Malgré ce constat acerbe, c’est bien l’Azerbaïdjan qui a été désigné en tant que pays hôte de la COP 29. L’organisation des COP est tournante. Chaque année, ces événements se déplacent dans une région du monde différente. L’ordre est prédéfini par l’ONU, dont dépendent ces événements. Les Nations unies ont découpé le monde en cinq groupes de pays : Afrique, Asie pacifique, Amérique latine et Caraïbes, Europe occidentale et autres, et enfin Europe orientale. Ensuite, les volontaires au sein de la zone se signalent et les pays élisent leur candidat final. C’est à la CCNUCC, l’agence des Nations unies qui organise les COP chaque année de valider. L’an dernier, l’Asie avait choisi Dubaï, cette année, l’Europe de l’Est a choisi l’Azerbaïdjan. La raison est donc fondamentalement géographique et les pays sont tenus de la respecter.
Appel à un boycott massif
C’est inédit depuis 2015. « Aucun dirigeant français ne participera au segment de haut niveau, c’est la première fois depuis l’accord de Paris » a déclaré la ministre de la Transition écologique, Agnès Pannier-Runacher, au Sénat, mercredi 6 novembre. Le président de la République, Emmanuel Macron, ne participera donc pas à la COP 29 à Bakou. Cette absence n’est pourtant pas isolée. Le chancelier allemand Olaf Scholz et la présidente de la Commission européenne, Ursula von der Leyen, ne seront pas présents non plus.
L’organisation de ce sommet par l’Azerbaïdjan est également dénoncée par de nombreuses personnalités politiques françaises. Ils ont appelé « le gouvernement à soutenir une action forte et symbolique pour le boycott de la COP 29 », dans une tribune publiée dans Le Figaro, jeudi.
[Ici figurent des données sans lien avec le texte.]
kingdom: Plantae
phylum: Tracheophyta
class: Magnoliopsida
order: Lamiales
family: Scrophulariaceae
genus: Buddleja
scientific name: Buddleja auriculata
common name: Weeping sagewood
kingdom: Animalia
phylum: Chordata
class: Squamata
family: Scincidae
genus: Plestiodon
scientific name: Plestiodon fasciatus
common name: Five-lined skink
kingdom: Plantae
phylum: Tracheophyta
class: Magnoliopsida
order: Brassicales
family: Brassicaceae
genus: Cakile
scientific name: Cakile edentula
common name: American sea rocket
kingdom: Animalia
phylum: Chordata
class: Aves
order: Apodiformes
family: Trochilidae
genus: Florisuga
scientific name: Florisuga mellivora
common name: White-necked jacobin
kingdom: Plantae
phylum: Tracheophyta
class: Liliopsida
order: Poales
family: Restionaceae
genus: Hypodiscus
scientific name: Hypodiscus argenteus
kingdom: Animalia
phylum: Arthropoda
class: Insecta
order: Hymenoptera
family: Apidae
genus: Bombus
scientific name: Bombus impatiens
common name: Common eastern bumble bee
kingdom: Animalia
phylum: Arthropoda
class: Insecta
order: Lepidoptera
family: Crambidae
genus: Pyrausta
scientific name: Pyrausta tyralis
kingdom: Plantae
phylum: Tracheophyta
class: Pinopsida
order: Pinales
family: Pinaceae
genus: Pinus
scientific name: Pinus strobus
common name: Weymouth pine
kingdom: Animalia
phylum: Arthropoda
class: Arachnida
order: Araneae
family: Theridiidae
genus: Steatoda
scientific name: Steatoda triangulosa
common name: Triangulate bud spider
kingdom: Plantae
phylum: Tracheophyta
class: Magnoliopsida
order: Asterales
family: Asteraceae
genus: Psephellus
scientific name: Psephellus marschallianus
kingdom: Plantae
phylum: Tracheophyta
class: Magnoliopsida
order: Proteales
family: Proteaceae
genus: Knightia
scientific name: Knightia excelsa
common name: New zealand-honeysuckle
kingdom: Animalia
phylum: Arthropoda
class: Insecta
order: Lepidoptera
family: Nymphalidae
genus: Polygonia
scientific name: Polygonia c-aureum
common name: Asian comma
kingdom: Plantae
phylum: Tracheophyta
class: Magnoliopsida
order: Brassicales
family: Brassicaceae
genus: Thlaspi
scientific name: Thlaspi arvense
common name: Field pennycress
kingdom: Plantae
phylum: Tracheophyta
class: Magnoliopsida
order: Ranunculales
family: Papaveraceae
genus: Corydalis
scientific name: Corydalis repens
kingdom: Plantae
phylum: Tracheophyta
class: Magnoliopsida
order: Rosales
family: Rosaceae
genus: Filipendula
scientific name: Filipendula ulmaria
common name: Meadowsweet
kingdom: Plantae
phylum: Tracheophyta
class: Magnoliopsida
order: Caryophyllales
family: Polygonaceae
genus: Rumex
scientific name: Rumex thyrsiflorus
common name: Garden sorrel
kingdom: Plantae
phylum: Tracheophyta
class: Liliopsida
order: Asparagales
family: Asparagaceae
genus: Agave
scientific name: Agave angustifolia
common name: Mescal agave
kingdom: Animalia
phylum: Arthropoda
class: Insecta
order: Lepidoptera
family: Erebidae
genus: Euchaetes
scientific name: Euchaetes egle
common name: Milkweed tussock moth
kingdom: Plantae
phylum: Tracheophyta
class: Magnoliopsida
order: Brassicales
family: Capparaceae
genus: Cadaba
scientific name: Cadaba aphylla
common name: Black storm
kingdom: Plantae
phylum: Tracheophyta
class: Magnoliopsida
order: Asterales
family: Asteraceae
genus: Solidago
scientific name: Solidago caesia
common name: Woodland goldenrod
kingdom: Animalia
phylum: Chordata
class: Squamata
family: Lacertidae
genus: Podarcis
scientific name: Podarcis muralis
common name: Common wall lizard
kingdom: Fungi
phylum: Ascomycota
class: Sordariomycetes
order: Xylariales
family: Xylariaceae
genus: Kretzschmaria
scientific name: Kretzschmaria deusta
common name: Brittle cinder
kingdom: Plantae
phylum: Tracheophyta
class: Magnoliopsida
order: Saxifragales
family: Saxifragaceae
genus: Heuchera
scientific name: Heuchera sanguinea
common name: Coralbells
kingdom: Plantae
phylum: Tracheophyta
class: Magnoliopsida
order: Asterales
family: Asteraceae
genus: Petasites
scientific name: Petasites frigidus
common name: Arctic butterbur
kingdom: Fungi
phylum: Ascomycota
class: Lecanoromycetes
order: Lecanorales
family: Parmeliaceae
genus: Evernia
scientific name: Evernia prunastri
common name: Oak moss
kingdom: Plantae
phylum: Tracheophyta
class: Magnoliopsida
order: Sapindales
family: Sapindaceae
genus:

C’est le cas notamment d’Anne Hidalgo (PS), de Laurent Wauquiez (LR) ou de Yannick Jadot (Écologistes).
La France participera tout de même aux négociations. Agnès Pannier-Runacher a affirmé refuser de pratiquer la “politique de la chaise vide”. Elle rendra sur place du 21 au 24 novembre pour la phase finale de la négociation.